In these lines we will write about the pre-eminent anti-war novel of all time. All Quiet on the Western Front (“Im Westen nichts Neues”), by Erich Maria Remarque, that was published in late 1928 in the newspaper Vossische Zeitung and in early 1929 was published as a book. The German novelist was born in 1898 and at age 18 was recruited and fought on the Western Front. This book is his first novel and is considered as the most honest testimony of World War I.
Germany under Hitler saw this book as a threat to the foundations of nazi-fascist ideology and thus this book was burnt in pyre. In 1930 Lewis Milestone directed the movie adaptation of “All Quiet on the Western Front”, banned of course in Germany, and the author Erich Maria Remarque was considered an enemy of the state. Having passed through fire (literally) and iron, “All Quiet on the Western Front” eventually took the position that deserved, was translated into many languages and read by millions of people. In Greece was published by Zacharopoulos Publications translated by Kostas Thrakiotis, by Dorikos Publications translated by Stella Vourdoumpa, and recently by Lambrakis Press Group translated by Evangelos Antonaros.
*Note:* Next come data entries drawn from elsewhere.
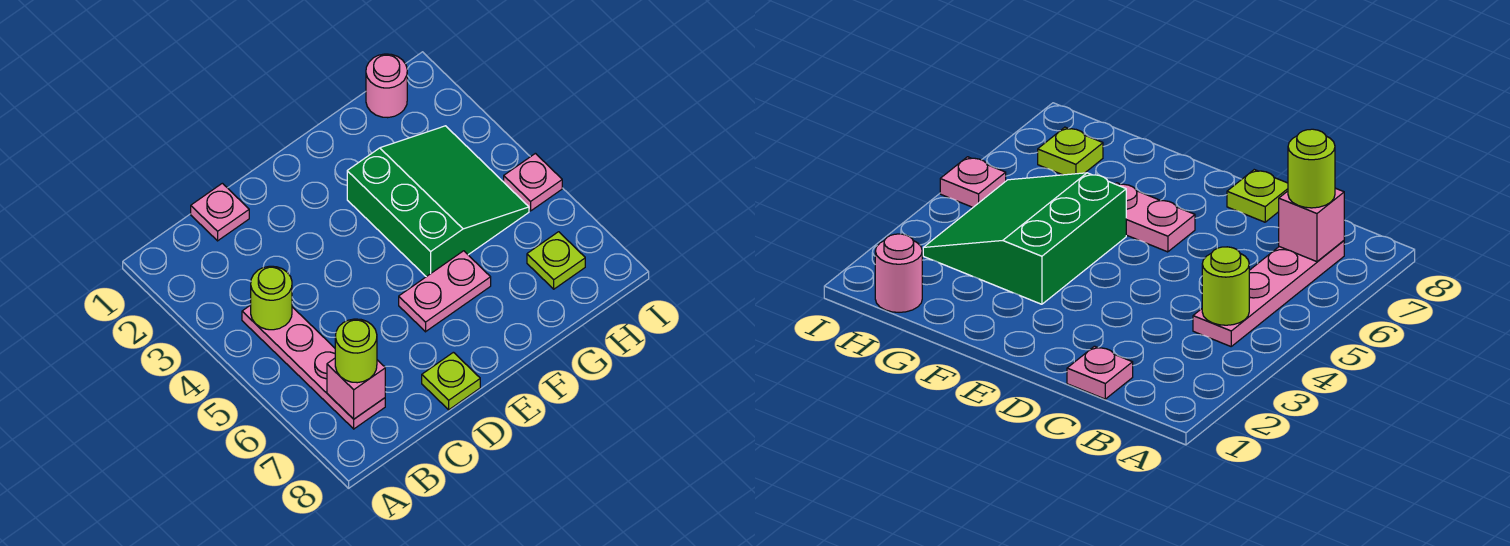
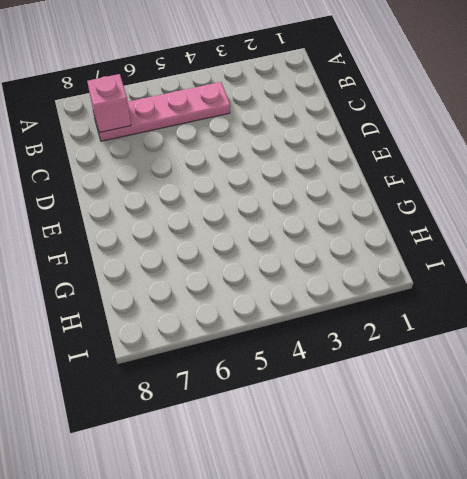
none -> pink plate C1 level 1
none -> lime plate D8 level 1

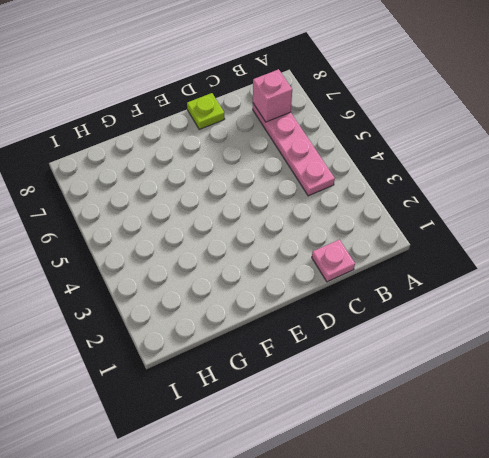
none -> pink plate E6:F6 level 1
none -> green slope F3:H5 level 1 top F

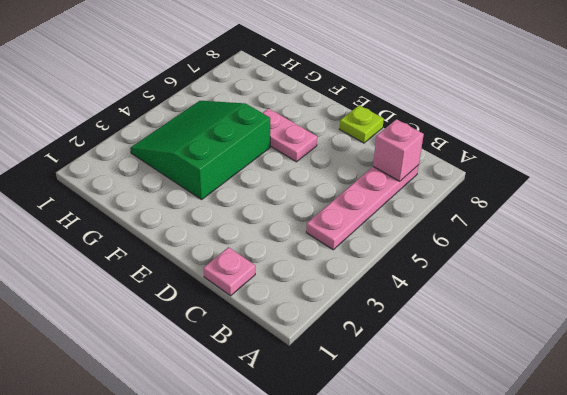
none -> pink round brick H1 level 1
none -> lime plate H7 level 1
As we have mentioned before, Erich Maria Remarque was recruited at 18, in 1916, and in June 1917 he was transferred to the Western Front. A month later, he was seriously injured by a bomb fragment and spent the rest of the war in a German hospital. The experiences of the war became the source of inspiration and the basis of this book.
Paul Boimer is the main hero and the narrator of the book. An eighteen year old student that decided to enroll in the army – like thousands other young people – after hearing the fiery speeches his teacher gave. From the classroom and teenage innocence, he found himself in the turbulence and suffering of war…
We look at his bed covering. His leg lies under a wire basket. The bed covering arches over it. I kick Müller on the shin, for he is just about to tell Kemmerich what the orderlies told us outside: that Kemmerich has lost his foot. The leg is amputated. He looks ghastly, yellow and wan. In his face there are already the strained lines that we know so well, we have seen them now hundreds of times. They are not so much lines as marks. Under the skin the life no longer pulses, it has already pressed out the boundaries of the body.
What all these innocent souls are doing in this hell hole? They are the fuel of an engine that others are using to server their own purposes, their own dreams, their own interests. And the most tragic? These kids are thrown in the war, many time voluntarily! Blinded by the inexperience of youth, the boiling of the blood or even false words of demagogues.
This book is the sage of a physical but, above all, mental and spiritual course. From the day Paul proudly shaved to present himself to the barracks, until now, three years later, that his own soul-mates are scattered to the winds of war, like so many others before them…
He fell in October 1918, on a day that was so quiet and still on the whole front, that the army report confined itself to the single sentence: All quiet on the Western
Front.
Do not expect to find pages of glory and honor in this masterpiece by Erich Maria Remarque. These are written by the historians of the future for people, like the author, who found themselves on the anvil of the battle. In a field where the players are the weapons, the hunger, the fear, the thirst, the head lice, the flu, the dysentery, the destruction, the annihilation, the death! You will find these and more hard and vivid scenes from the front lines and the rearguard, which sometimes are equally shocking.
Monotonously the lorries sway, monotonously come the calls, monotonously falls the rain. It falls on our heads and on the heads of the dead up in the line, on the body of the little recruit with the wound that is so much too big for his hip; it falls on Kemmerich’s grave; it falls in our hearts.
This is the dark, macabre truth of this war and of all wars of all time. Nothing brilliant, nothing honorable can be found when a man kills another man. And this is something that Erich Maria Remarque learned in the most painful way. We have the ability and the chance to take this knowledge, this diachronic message of the author, through this dramatic novel. Let’s not become fools. Find this book, read it – you and your children – discuss it and the next time you hear a warmongering fascist slogan, allow your mind to follow the necessary paths on its own!
The synopsis at the back of the book:
Paul Baumer enlisted with his classmates in the German army of World War I. Youthful, enthusiastic, they become soldiers. But despite what they have learned, they break into pieces under the first bombardment in the trenches. And as horrible war plods on year after year, Paul holds fast to a single vow: to fight against the principles of hate that meaninglessly pits young men of the same generation but different uniforms against each other–if only he can come out of the war alive.
“The world has a great writer in Erich Maria Remarque. He is a craftsman of unquestionably first trank, a man who can bend language to his will. Whether he writes of men or of inanimate nature, his touch is sensitive, firm, and sure.”